# Cheap camping in PA



## mtroku

Hi to all, we are new. We were hoping for any suggestions for cheap camping towards or around the Pocono area (Pennsylvania) where they don't nickle and dime you for air conditioner and more than 4 people? We have 2 adults and 3 kids (2-18 and 1-16). We have a travel trailer - 23ft. I feel like everywhere we look it's $3-$5 per night for air conditioning and $4-$7 per night for anyone above 4 ppl. All we want is a pool and a lake around and woods would be nice. Is there a directory that's easy to look at? Thanks for any help - can you tell we are first time travel trailer buyers? : ) Thanks! Michelle


----------



## nowpresence

Did you find anything? I want to go camping in a tent with a dog and an looking for somewhere inexpensive near York, PA. Thank you! Joli


----------



## GlitterHiker

Joli - Try Codorus State Park; I've stayed there a few times.

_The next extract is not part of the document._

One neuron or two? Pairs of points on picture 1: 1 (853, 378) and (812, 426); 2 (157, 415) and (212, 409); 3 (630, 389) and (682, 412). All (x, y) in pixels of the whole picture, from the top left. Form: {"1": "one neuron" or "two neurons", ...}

Pennsylvania has so many possibilities for camping. I've only started exploring the area. A few resources you could browse through:
Private campgrounds: PA Campgrounds, Camping Resorts & RV Parks :: Pennsylvania Campground Owners Association
State parks: Pennsylvania State Parks - Camping - PA DCNR
State forests, including dispersed/backcountry: PADCNR-Camping


----------



## nowpresence

*Thank you!*

Awesome suggestions! I just purchased a book...something like Moon Camping Guide for PA. It looks pretty good too :-D
Joli


----------



## GlitterHiker

nowpresence said:


> something like Moon Camping Guide for PA. It looks pretty good too :-D
> Joli


I'll check that out! thanks


----------